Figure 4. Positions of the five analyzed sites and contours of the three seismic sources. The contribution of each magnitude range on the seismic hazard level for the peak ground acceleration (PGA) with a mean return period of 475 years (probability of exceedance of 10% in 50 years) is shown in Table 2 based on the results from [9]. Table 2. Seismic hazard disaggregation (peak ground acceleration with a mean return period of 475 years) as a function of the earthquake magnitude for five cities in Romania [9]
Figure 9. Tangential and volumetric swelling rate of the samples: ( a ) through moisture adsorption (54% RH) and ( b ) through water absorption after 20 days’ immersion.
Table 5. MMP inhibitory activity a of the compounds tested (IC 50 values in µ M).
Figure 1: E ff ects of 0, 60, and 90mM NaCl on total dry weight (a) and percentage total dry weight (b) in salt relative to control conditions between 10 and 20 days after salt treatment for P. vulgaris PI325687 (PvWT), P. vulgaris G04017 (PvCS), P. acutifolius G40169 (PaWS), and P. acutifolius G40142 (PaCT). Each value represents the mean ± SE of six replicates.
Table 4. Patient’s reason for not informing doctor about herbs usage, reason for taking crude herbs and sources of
━━━━━━━━━━
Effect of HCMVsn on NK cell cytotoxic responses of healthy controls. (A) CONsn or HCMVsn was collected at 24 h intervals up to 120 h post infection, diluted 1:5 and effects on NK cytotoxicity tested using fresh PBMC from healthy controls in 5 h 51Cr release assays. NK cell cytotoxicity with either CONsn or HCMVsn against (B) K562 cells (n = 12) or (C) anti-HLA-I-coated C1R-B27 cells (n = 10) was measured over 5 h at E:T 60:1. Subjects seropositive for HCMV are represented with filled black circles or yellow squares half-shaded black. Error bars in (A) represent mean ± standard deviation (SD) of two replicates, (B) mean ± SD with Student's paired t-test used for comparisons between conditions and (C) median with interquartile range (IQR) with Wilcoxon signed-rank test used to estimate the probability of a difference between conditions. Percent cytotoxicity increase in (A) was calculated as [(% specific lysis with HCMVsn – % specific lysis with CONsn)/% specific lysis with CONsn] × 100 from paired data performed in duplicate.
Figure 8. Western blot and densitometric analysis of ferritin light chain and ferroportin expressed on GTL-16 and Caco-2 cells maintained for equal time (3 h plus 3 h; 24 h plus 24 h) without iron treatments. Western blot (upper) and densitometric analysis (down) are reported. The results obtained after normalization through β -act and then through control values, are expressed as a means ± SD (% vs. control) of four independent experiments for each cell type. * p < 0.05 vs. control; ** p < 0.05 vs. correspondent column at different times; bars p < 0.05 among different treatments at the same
━━━━━━━━━━
■ PROBLEM DESCRIPTION: Lines of the listing above that include the string "days" should each be copied.

■ WRITTEN ANSWER:
Figure 9. Tangential and volumetric swelling rate of the samples: ( a ) through moisture adsorption (54% RH) and ( b ) through water absorption after 20 days’ immersion.
Figure 1: E ff ects of 0, 60, and 90mM NaCl on total dry weight (a) and percentage total dry weight (b) in salt relative to control conditions between 10 and 20 days after salt treatment for P. vulgaris PI325687 (PvWT), P. vulgaris G04017 (PvCS), P. acutifolius G40169 (PaWS), and P. acutifolius G40142 (PaCT). Each value represents the mean ± SE of six replicates.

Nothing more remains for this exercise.